New general approach in few-body scattering calculations: Solving discretized Faddeev equations on a graphics processing unit

Background: The numerical solution of few-body scattering problems with realistic interactions is a difficult problem that normally must be solved on powerful supercomputers, taking a lot of computer time. This strongly limits the possibility of accurate treatments for many important few-particle problems in different branches of quantum physics.

Purpose: To develop a new general highly effective approach for the practical solution of few-body scattering equations that can be implemented on a graphics processing unit.

Methods: The general approach is realized in three steps: (i) the reformulation of the scattering equations using a convenient analytical form for the channel resolvent operator, (ii) a complete few-body continuum discretization and projection of all operators and wave functions onto an $L_2$ basis constructed from stationary wave packets, and (iii) the ultrafast solution of the resulting matrix equations using a graphics processor.

Results: The whole approach is illustrated by a calculation of the neutron-deuteron elastic scattering cross section below and above the three-body breakup threshold with a realistic $NN$ potential that is performed on a standard PC using a graphics processor with an extremely short runtime.

Conclusions: The general technique proposed in this paper opens a new way for a fast practical solution of quantum few-body scattering problems in both nonrelativistic and relativistic formulations in hadronic, nuclear, and atomic physics.

Figure 1

Some of $S$- and $D$-wave partial phase shifts of the elastic $nd$ scattering obtained within the WP approach (solid lines) and within the standard Faddeev calculations (circles) [11].

Figure 2

The differential cross section for elastic $nd$ scattering at 13 MeV obtained via the WP technique (solid line) and within the standard Faddeev calculations [11] (dashed line).

Figure 3

The neutron vector analyzing power $A_y$ for the elastic $nd$ scattering at 35 MeV obtained within the WP approach (solid line) compared to the results from Ref. [11] (dashed line) and the experimental $pd$ data [17].

Figure 4

The dependence of the computing time on a CPU (solid lines) and a GPU (dashed lines) (for the full solution and separate steps) on the dimension of the basis $M=N$ for the $nd$ scattering problem with $S$-wave $NN$ interaction.

Figure 5

The dependence of the GPU-acceleration ratio $\eta$ on the dimension of the basis $M=N$ in the calculation of the $nd$ scattering problem with an $S$-wave $NN$ interaction.

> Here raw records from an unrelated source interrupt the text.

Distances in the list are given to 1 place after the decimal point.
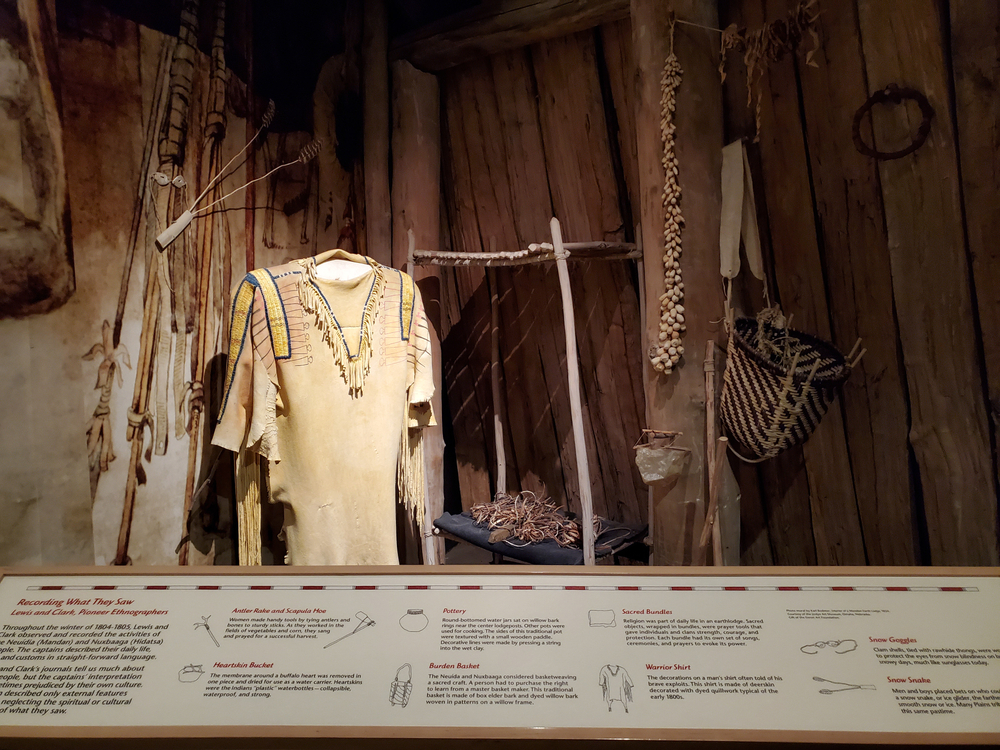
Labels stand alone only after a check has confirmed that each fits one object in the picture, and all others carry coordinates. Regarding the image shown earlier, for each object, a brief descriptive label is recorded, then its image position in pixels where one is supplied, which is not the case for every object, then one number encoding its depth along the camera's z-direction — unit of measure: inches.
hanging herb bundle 66.2
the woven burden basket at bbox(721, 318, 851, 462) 58.5
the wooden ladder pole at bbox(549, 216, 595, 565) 74.3
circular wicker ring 63.2
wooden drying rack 75.0
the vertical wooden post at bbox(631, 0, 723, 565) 67.2
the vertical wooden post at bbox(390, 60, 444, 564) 92.0
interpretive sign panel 33.8
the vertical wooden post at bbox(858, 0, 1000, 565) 62.5
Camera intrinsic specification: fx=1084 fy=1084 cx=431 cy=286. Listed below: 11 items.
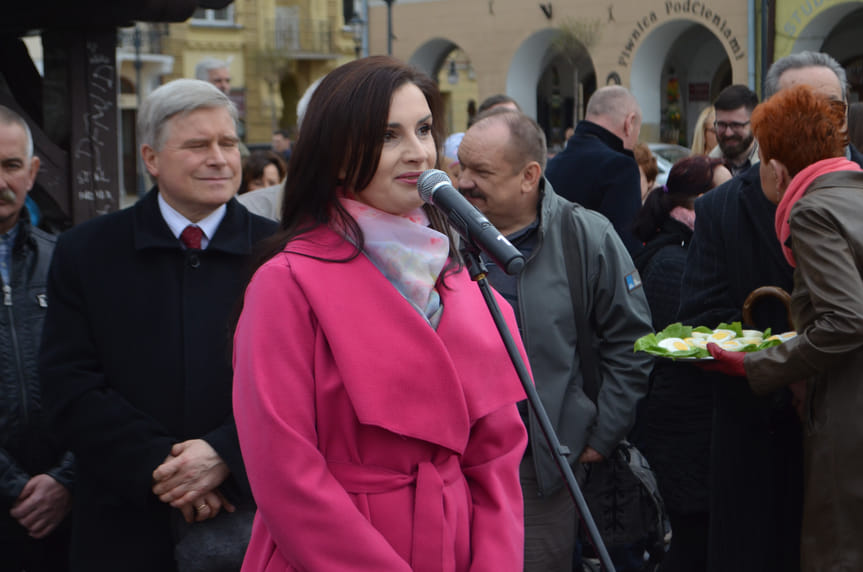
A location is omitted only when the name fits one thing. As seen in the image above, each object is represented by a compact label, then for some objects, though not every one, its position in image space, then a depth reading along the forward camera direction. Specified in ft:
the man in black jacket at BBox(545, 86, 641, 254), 18.80
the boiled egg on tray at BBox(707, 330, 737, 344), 12.11
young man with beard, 21.06
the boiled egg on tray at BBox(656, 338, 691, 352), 11.80
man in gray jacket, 12.41
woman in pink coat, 7.14
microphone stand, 6.61
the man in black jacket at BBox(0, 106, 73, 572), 11.32
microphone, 6.46
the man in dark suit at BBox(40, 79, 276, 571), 9.86
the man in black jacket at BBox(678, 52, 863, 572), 12.51
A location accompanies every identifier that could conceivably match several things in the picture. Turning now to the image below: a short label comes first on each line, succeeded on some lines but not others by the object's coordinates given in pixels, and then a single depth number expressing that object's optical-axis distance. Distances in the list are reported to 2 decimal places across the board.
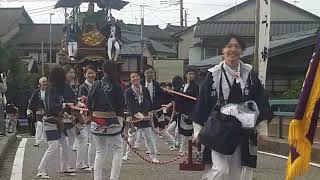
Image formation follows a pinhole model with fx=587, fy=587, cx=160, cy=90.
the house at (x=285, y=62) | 21.34
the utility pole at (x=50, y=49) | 64.25
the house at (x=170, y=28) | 86.71
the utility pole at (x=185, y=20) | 65.56
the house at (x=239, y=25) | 40.53
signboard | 9.68
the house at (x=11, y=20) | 68.31
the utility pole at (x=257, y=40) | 10.33
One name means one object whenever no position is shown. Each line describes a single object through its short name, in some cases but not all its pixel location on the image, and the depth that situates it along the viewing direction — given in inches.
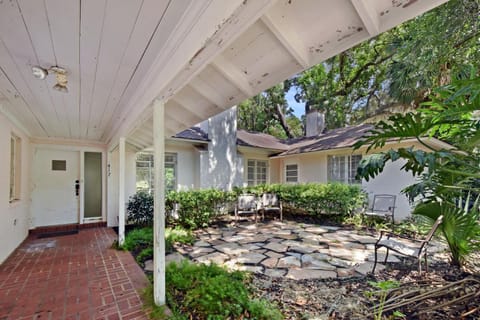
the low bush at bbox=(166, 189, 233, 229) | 247.8
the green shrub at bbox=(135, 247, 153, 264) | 155.6
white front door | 238.6
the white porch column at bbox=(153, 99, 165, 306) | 97.7
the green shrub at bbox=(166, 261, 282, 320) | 91.5
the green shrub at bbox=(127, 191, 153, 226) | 248.2
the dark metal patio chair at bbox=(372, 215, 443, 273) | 161.8
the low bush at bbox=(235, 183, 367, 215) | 283.0
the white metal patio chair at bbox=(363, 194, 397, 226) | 267.8
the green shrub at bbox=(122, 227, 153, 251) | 180.4
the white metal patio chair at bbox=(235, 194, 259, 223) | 281.6
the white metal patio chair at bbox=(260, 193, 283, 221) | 306.4
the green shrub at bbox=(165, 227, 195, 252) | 191.7
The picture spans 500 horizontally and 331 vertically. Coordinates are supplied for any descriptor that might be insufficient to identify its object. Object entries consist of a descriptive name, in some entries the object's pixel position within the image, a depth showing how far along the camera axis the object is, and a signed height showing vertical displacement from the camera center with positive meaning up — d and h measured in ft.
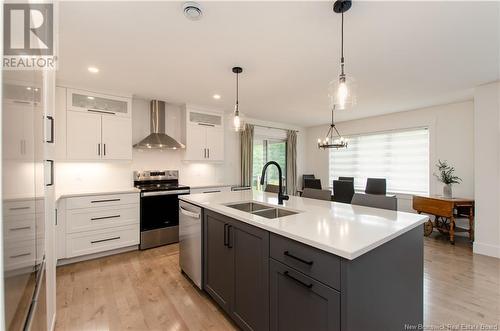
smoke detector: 5.37 +3.77
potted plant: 13.05 -0.75
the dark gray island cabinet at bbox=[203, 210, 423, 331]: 3.63 -2.33
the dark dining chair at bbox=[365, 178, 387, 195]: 15.66 -1.55
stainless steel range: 11.78 -2.58
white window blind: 15.71 +0.37
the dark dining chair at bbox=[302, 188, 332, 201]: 9.01 -1.25
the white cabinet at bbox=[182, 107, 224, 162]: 14.16 +1.91
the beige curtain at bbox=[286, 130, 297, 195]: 20.89 +0.10
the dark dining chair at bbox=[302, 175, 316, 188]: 21.49 -1.24
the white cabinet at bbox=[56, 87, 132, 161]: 10.56 +1.92
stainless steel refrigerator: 1.69 -0.33
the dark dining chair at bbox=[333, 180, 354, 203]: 14.98 -1.81
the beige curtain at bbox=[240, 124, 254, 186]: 17.69 +0.63
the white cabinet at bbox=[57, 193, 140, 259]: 9.87 -2.83
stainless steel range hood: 12.97 +1.93
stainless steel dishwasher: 7.48 -2.73
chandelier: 14.93 +1.37
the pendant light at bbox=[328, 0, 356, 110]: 5.32 +1.91
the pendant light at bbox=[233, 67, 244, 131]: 9.00 +1.81
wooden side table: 12.06 -2.58
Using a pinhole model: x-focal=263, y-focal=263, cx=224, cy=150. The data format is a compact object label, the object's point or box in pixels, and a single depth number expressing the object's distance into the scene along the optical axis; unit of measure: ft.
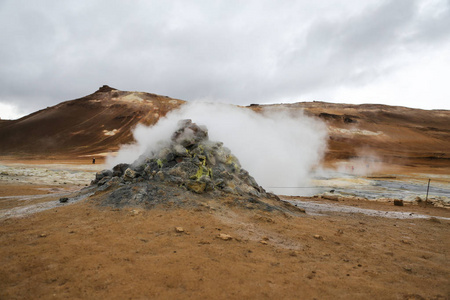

The dashed line shows the acceleration for step 2 (selection), the dot-dashed line shows the acceleration for step 3 (calculation of ${\mathbb{P}}^0$), and the solid line shows the acceleration for the complete solution.

Figure 6

The dependence of the GPU acceleration ratio $\eta$ on the dimension of the basis $M=N$ for the realistic $nd$ scattering problem for $J={\frac{1}{2}}^{+}$. The dashed line shows the acceleration for step 2 (selection), the dot-dashed line shows the acceleration for step 3 (calculation of ${\mathbb{P}}^0$), and the solid line shows the acceleration for the complete solution.